The new regime, however well intentioned, came with a complexity that private enterprise struggled to understand. As sociologists Frank Dobbin and John Sutton have argued, the machinery of civil rights suffered from many of the problems that plague the rest of the U.S. regulatory state. It was ambiguous, in that it broadly prohibited discrimination without clearly articulating what that meant; it was continuously expanding, so corporations constantly had to update their awareness of relevant rules; and it was fragmentary, in that it was carried out by redundant and often conflicting agencies at different levels of government. Such terms as “affirmative action” and “discrimination” were rarely defined, their meanings always in flux.

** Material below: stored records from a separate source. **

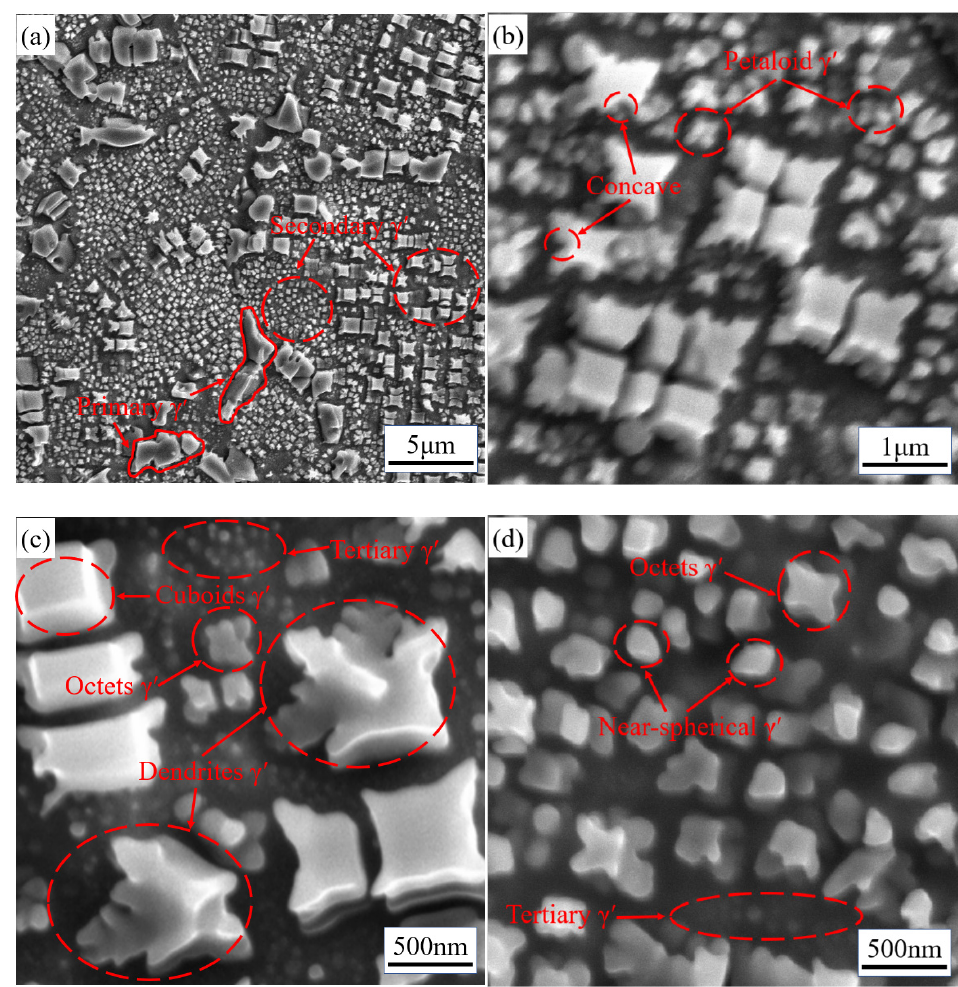
Figure 4. Morphology of γ′ precipitates after holding at 1080 °C for 10 h by FC: ( a ) low magnification, ( b – d ) high magnification and feature distribution of secondary γ′ precipitates and tertiary γ′ precipitates.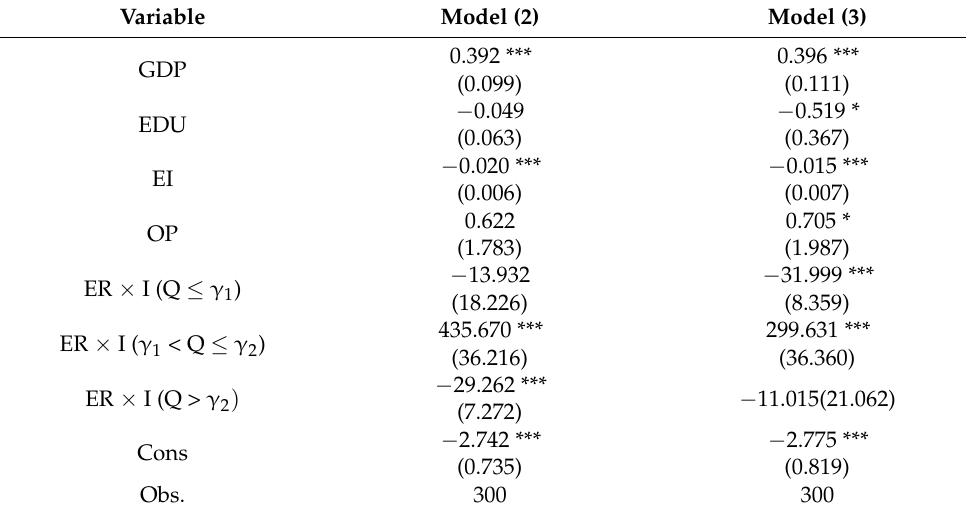
Table 7. Estimation results of panel threshold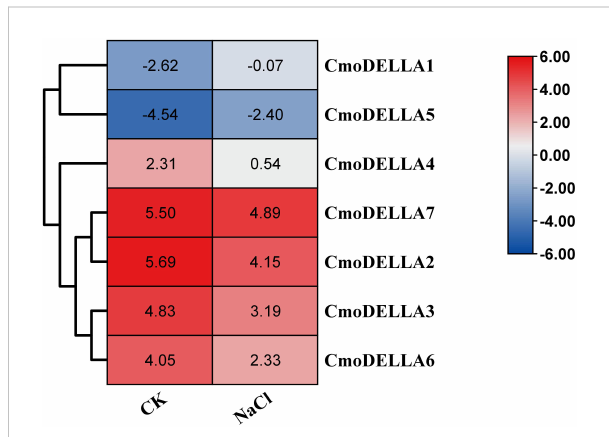
FIGURE 8 Transcriptional pro fi les of CmoDELLA genes under NaCl stress after 24 h. The transcriptional levels are normalized by RPKM method. The red color represents the higher expression, while the blue color indicates the lower expression.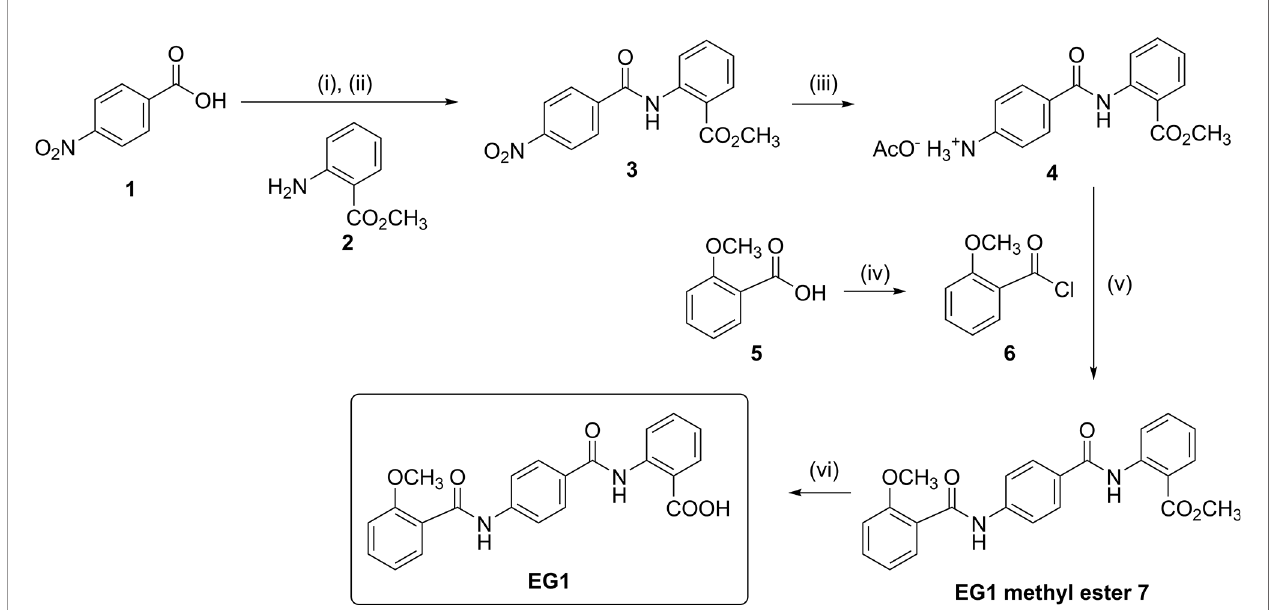
FIGURE 1 | Chemical synthesis of EG1. Reagents and conditions: (i) SOCl 2 , DMF, CH 2 Cl 2 , re fl ux, 6 h; (ii) 2, DIPEA, CH 2 Cl 2 , 0°C to rt, 5 h, 68%; (iii) H 2 , Pd/C (10% wt.), AcOH:CH 2 Cl 2 :EtOAc (1:10:30), 35-40°C, 22 h, 79%; (iv) (COCl) 2 , DMF, CH 2 Cl 2 , re fl ux, 1.5 h; (v) DIPEA, DMF:CH 2 Cl 2 (1:4), 0°C to rt, 69 h, 60%; (vi) 0.5 M aqueous NaOH, THF, 30°C to rt, 16 h,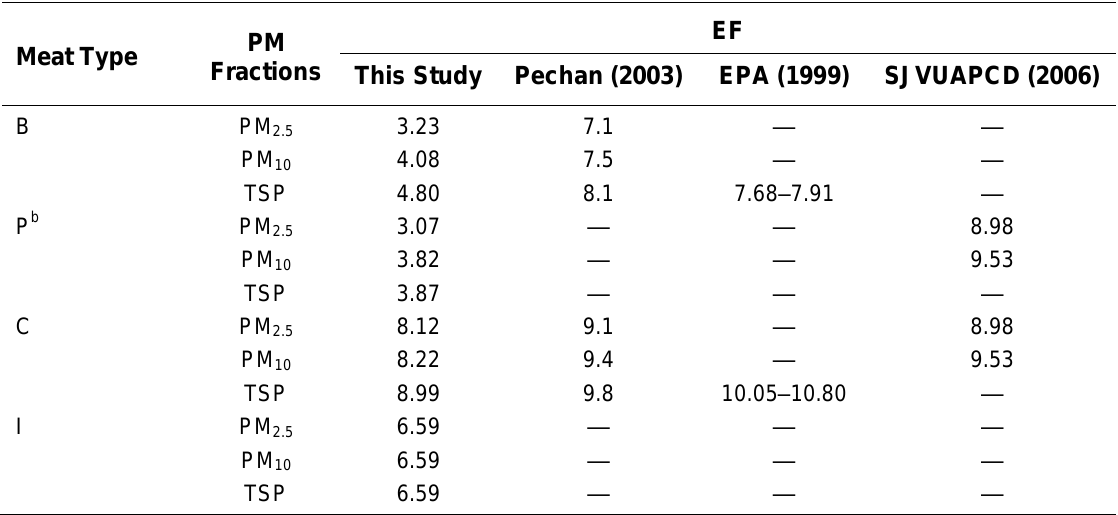
Comparison of Emission Factor (EF) Estimates of Three Major PM Fractions (in g kg -1 ) between Different Studies a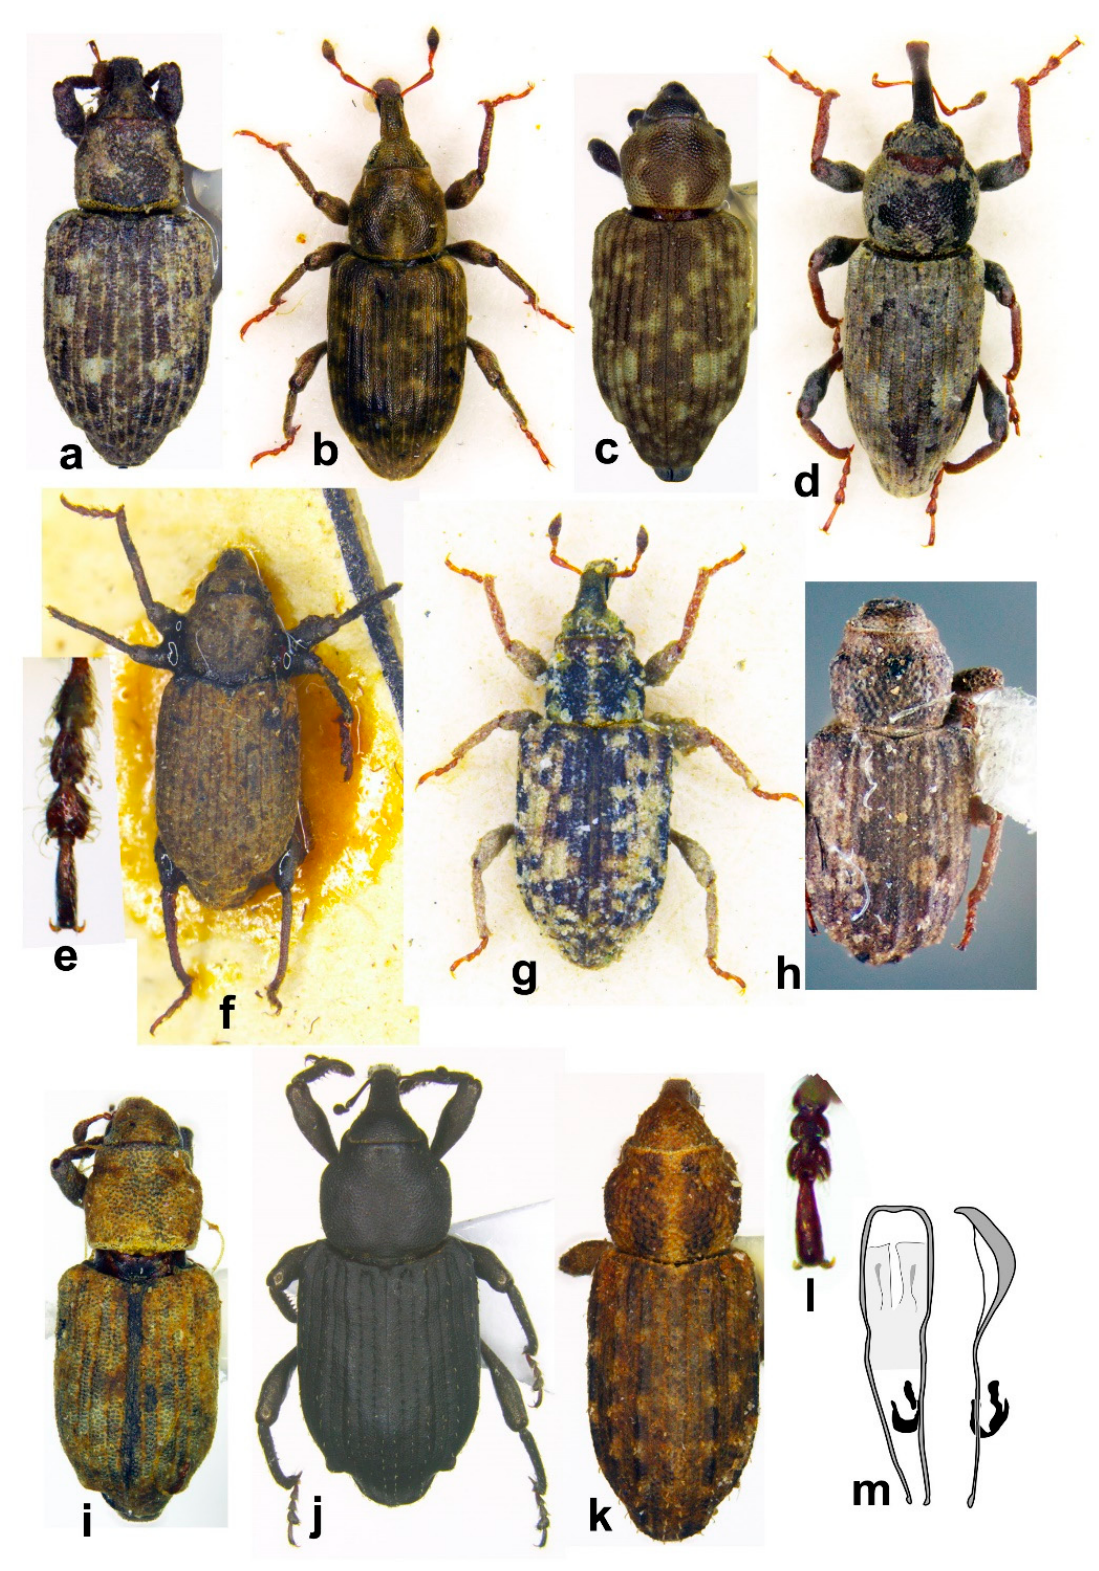
Figure 7. Habitus in dorsal view of ( a ) Bagous bagdatensis , male; ( b ) Bagous argillaceus , male; ( c ) Bagous biimpressus , female; ( d ) Bagous mingrelicus , female; ( e ) Bagous lyali , tarsus, male; ( f ) Bagous lyali , male; ( g ) Bagous subruber , male (IRAQ: Basra, 1.iv.1936, Frey, ZSMU); ( h ) Bagous septemcostatus , male; ( i ) Bagous tempestivus , male; ( j ) Bagous validus , male; ( k ) Bagous libanicus , female; ( l ) B. libanicus , tarsus; ( m ) B. libanicus , aedeagus (not on the same scale). Note: Bagous argillaceus is the only species among the Israeli aquatic weevils that occurs in the desert. This species is distributed widely throughout the Palaearctic region, but is restricted to places with high salinity [26]. In spite of its wide distribution its host plant is unknown. In Israel it was found in two quite different habitats: an artificial freshwater reservoir in the Central Negev (Ma`agar Yeroham = Yeroham Reservoir, at 450 m a.s.l., with still water; and a spring with brackish water, flowing into the Dead Sea (‘En Boqeq), at − 350 m b.s.l., and resembling it in its high salinity of the banks and aridity of the area. In both places weevils were collected in light traps, in Ma`agar Yeroham one specimen was collected on the vegetation close to the water (Starke, pers. comm.). It can be assumed that B . argillaceus is associated with the same host plant in both localities. The vegetation of ‘En Boqeq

Still, enforcement took off in the 1970s as both political parties embraced the new apparatus. The doctrine of disparate impact, enshrined by the Supreme Court’s unanimous 1971 decision in Griggs v. Duke Power Co., lowered the burden of proof for bias. Richard Nixon set up “goals and timetables” for corporate affirmative-action commitments and established hiring quotas for federal contractors, Gerald Ford promulgated regulations mandating bilingual education, and Jimmy Carter consolidated enforcement power under the Office of Federal Contract Compliance Programs (OFCCP), while welcoming “hundreds of complaints” against employers for various violations. Under all three presidents, the EEOC aggressively targeted some of America’s biggest employers, including AT&T, General Electric, and Ford.

Facing the dual challenges of inscrutable regulation and aggressive regulators, businesses responded by complying with the new mandates for race-consciousness under the Civil Rights Act’s Title VII. They implemented race-conscious policies to avoid the ire of regulators and the risk of lawsuits or federal investigations. Diversity consultants Rohini Anand and Mary-Frances Winters note that corporate trainings were primarily legalistic affairs, “a litany of dos and don’ts and maybe a couple of case studies for the participants to ponder.” As civil rights regulations grew, so did corporations’ tools for complying. In 1970, Dobbin observes, fewer than 20 percent of firms had written equal-employment or affirmative-action rules; by 1980, after a decade of heavy-handed enforcement, nearly half had done so.

[…]

Corporations were not going to give up race-conscious policy just because Reagan told them to, but they needed a rationale for continuing to pursue it. The Reagan administration unwittingly handed them one with Workforce 2000, a 1987 report commissioned by the Department of Labor and authored by two fellows at the Hudson Institute that unexpectedly became a bestseller. The report’s blockbuster finding: by the end of the millennium, only 15 percent of those entering the workforce would be white men, while the large remainder would be women and minorities. This pending demographic tidal wave gave business leaders a new reason to care about race- and sex-conscious policy — namely, the need to create a workplace that could cater to a wide variety of workers.

[…]

While the business case for diversity still commands the support of corporate leaders, it is empirically lacking. Workforce 2000’s most sweeping conclusion — that by the turn of the century, white men would make up just 15 percent of new entrants to the workforce—was wrong. In reality, those entering the workforce by 2000 would look much like those in 1987. Even today, the workforce remains majority white, particularly at the top end of the skill distribution, where the economy is growing fastest. The demographic tidal wave never came.

Meantime, research generally doesn’t support the notion that diversity is good for the bottom line.

[…]

If the findings on diversity and productivity are ambiguous, the evidence for whether diversity trainings or similar programs succeed is unambiguously negative.